As clarified, the special disclosure requirements for negative 
amortization loans will not apply to such loans, even though the 
principal balance might increase during the loan term when accrued 
interest is capitalized. New comment 18(s)(7)-1 has been added to note 
that such loans will be disclosed under the rules for amortizing loans.
    The revised definition will limit the meaning of ``negative 
amortization loan'' to loan products that can be disclosed meaningfully 
under the special rules for negative amortization loans. If a loan 
provides for a minimum periodic payment that causes negative 
amortization, creditors must disclose the corresponding fully 
amortizing payment in a parallel row of the table, as contemplated by 
Sec. Sec.  226.18(s)(2)(ii) and 226.18(s)(4) and Model Clause H-4(G).
Appendix D--Multiple-Advance Construction Loans
    The Board is adopting a new comment under Appendix D to clarify

[[Page 81841]]

the impact of Sec.  226.18(s) on the appendix's guidance for disclosing 
the ``repayment schedule'' when construction financing is secured by 
real property or a dwelling. A creditor that also might permanently 
finance the construction phase has the option of disclosing the 
construction and permanent phases as separate transactions or as a 
single transaction. See Sec.  226.17(c)(6)(ii). Part I of Appendix D 
provides guidance for disclosing the construction financing as a 
separate transaction, while Part II provides guidance on disclosing the 
construction and permanent financing as one transaction.

EXERCISE INSTRUCTIONS:
**A)** In the source text, what does Part II of Appendix D give guidance on?
**B)** Write out the source text starting with "As clarified, the" and going on through "for amortizing loans.", substituting "added to the balance" for "capitalized".

LISTED ENTRIES:
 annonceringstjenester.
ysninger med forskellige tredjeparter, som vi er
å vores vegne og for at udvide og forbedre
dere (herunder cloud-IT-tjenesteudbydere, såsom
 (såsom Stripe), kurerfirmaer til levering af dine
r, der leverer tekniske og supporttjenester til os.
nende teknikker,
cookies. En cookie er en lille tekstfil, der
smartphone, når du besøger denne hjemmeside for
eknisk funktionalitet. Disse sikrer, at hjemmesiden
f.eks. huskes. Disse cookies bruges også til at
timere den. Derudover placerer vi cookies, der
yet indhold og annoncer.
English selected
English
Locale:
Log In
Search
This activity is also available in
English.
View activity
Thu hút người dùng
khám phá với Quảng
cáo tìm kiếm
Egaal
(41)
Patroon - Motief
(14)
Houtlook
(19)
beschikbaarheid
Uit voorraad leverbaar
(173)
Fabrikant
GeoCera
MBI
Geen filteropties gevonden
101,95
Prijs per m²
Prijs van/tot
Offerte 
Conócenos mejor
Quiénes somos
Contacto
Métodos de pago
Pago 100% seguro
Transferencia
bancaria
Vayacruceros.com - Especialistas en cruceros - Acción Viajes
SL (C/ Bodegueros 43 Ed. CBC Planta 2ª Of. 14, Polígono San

* * *

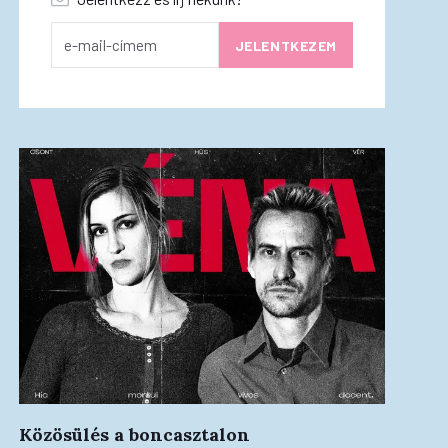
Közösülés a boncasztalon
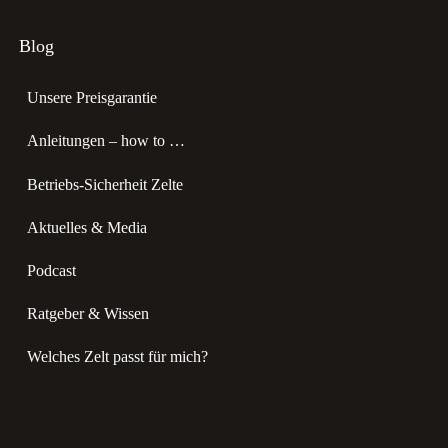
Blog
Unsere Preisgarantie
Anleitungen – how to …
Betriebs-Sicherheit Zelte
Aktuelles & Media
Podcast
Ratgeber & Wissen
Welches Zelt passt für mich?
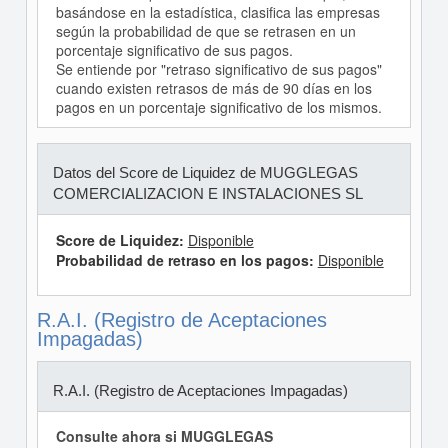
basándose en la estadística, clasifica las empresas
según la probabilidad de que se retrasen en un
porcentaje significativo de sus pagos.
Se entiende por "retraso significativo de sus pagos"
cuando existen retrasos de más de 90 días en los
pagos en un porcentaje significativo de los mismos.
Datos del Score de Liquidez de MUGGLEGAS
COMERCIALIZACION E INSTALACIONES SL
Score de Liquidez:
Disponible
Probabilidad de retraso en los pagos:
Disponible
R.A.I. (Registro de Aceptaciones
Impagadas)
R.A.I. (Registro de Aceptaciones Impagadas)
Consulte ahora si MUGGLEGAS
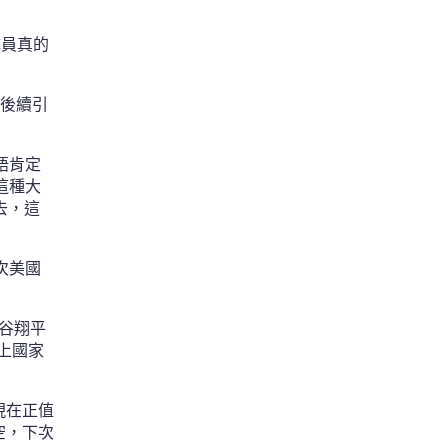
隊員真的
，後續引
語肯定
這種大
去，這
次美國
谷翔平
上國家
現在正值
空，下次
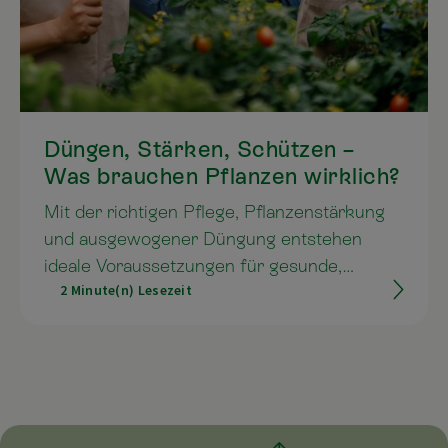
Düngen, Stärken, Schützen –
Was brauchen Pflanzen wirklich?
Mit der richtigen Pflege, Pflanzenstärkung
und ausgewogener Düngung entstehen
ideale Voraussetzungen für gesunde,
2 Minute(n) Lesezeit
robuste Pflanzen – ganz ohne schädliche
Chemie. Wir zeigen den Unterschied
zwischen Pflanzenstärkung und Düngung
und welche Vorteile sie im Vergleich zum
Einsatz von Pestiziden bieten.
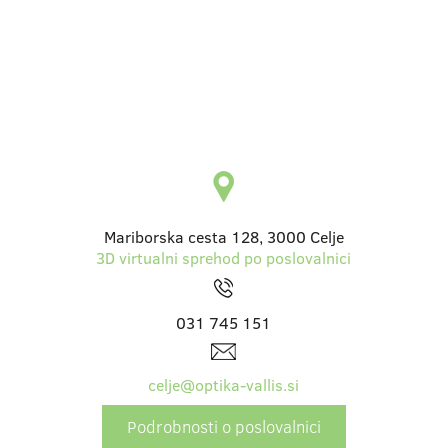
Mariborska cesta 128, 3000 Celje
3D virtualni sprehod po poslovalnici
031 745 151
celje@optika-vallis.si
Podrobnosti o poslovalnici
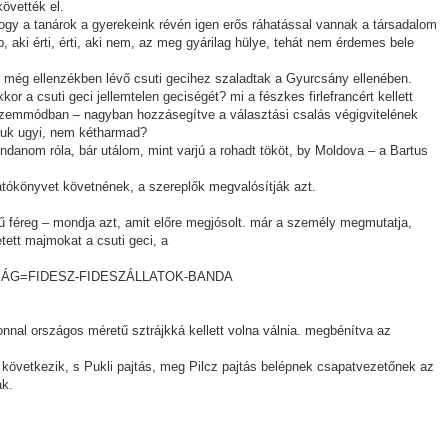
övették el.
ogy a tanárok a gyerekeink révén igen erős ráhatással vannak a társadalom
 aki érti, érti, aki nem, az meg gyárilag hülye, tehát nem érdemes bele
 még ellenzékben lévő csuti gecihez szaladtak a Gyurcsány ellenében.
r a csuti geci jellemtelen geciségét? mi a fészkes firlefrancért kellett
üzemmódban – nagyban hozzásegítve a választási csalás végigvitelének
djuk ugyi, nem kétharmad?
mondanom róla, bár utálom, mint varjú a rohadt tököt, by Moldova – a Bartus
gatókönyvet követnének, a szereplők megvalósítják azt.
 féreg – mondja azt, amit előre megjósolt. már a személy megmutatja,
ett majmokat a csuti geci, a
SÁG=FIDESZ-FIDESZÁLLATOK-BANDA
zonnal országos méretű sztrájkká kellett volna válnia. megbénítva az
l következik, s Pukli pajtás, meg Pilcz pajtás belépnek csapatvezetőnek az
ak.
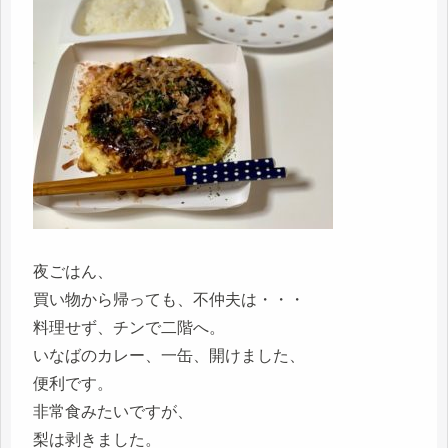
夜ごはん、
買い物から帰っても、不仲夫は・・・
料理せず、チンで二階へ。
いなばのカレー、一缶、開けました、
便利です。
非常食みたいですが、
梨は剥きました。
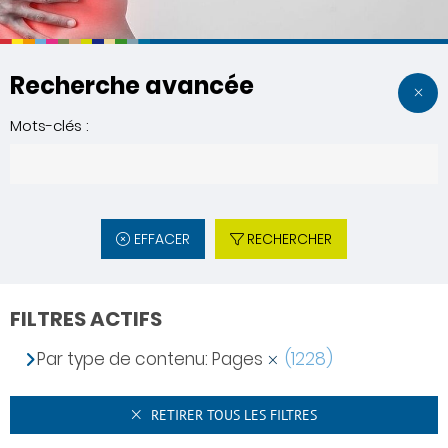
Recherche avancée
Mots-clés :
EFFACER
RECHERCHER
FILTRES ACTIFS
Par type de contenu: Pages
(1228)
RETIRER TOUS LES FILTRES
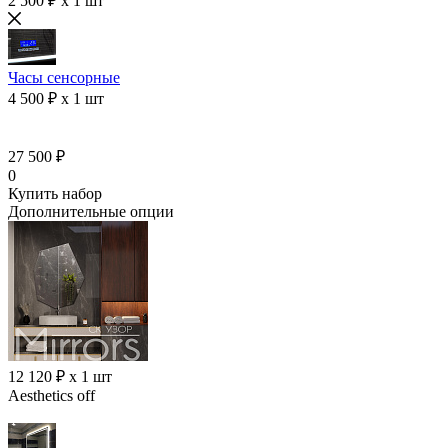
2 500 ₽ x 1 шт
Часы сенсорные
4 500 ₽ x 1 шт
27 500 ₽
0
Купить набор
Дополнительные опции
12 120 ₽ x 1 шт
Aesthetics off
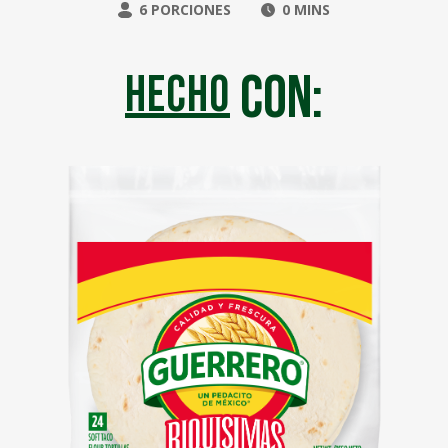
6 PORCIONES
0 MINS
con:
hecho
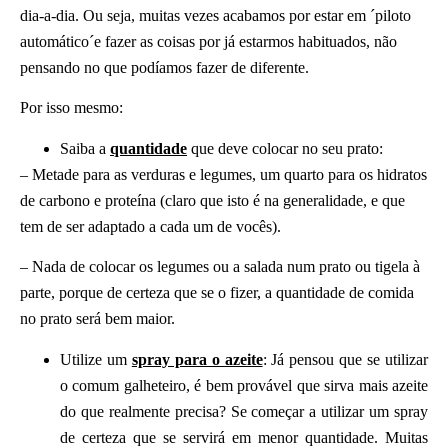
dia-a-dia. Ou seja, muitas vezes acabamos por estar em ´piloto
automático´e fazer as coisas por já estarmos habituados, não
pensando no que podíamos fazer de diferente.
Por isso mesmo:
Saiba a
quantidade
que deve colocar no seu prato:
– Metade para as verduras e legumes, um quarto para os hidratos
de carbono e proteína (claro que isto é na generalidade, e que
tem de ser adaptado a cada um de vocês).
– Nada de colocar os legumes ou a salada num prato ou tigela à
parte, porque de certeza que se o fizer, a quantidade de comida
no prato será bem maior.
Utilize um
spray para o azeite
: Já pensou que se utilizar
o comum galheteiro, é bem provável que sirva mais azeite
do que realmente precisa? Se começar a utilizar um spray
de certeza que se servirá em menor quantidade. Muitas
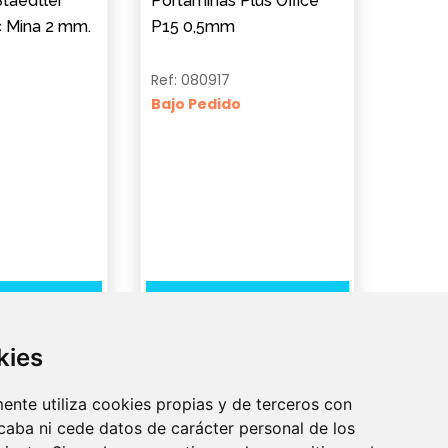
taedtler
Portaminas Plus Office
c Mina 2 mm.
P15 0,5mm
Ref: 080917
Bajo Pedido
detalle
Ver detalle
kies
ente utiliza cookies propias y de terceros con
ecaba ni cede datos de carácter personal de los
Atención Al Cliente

* * *

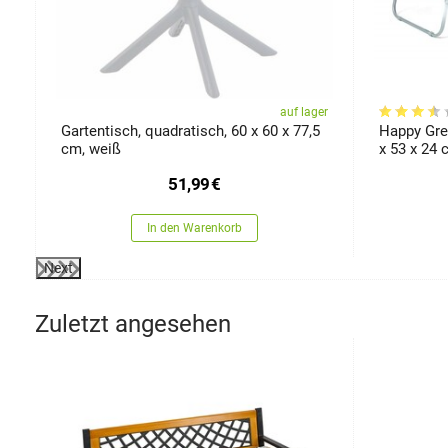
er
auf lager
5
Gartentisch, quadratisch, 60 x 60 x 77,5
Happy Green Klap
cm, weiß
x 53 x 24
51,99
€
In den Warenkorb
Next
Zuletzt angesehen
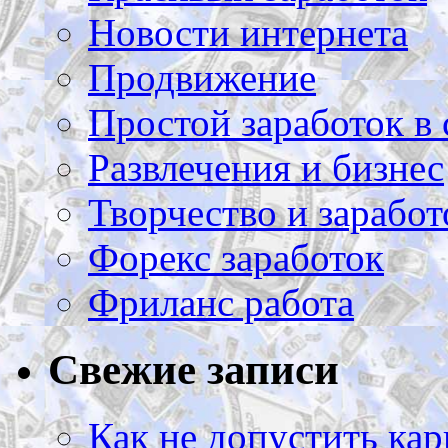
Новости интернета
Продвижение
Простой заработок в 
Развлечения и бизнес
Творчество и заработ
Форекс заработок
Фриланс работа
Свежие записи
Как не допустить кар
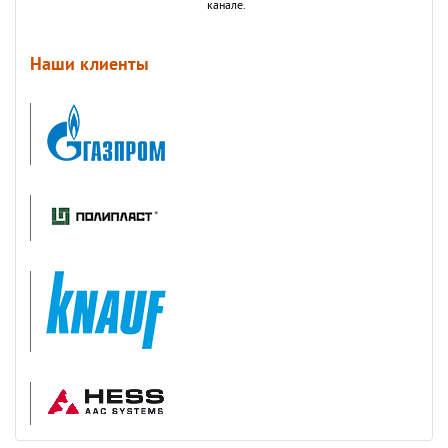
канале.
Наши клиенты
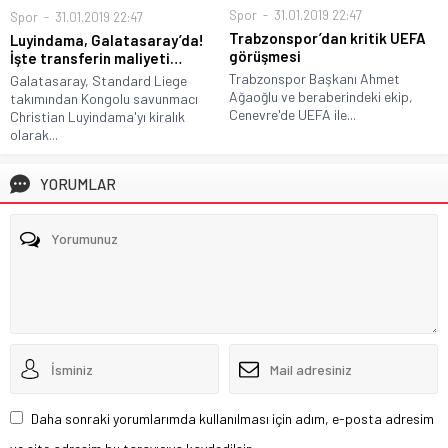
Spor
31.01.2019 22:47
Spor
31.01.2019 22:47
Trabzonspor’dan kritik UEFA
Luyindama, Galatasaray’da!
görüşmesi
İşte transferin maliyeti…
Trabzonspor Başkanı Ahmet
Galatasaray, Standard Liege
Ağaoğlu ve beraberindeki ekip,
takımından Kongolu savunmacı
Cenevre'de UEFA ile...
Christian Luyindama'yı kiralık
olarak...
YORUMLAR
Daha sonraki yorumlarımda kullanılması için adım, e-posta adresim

TASK-BY-TASK ANSWERS:
**A)** Disclosing the construction and permanent financing as one transaction.

**B)**
As clarified, the special disclosure requirements for negative 
amortization loans will not apply to such loans, even though the 
principal balance might increase during the loan term when accrued 
interest is added to the balance. New comment 18(s)(7)-1 has been added to note 
that such loans will be disclosed under the rules for amortizing loans.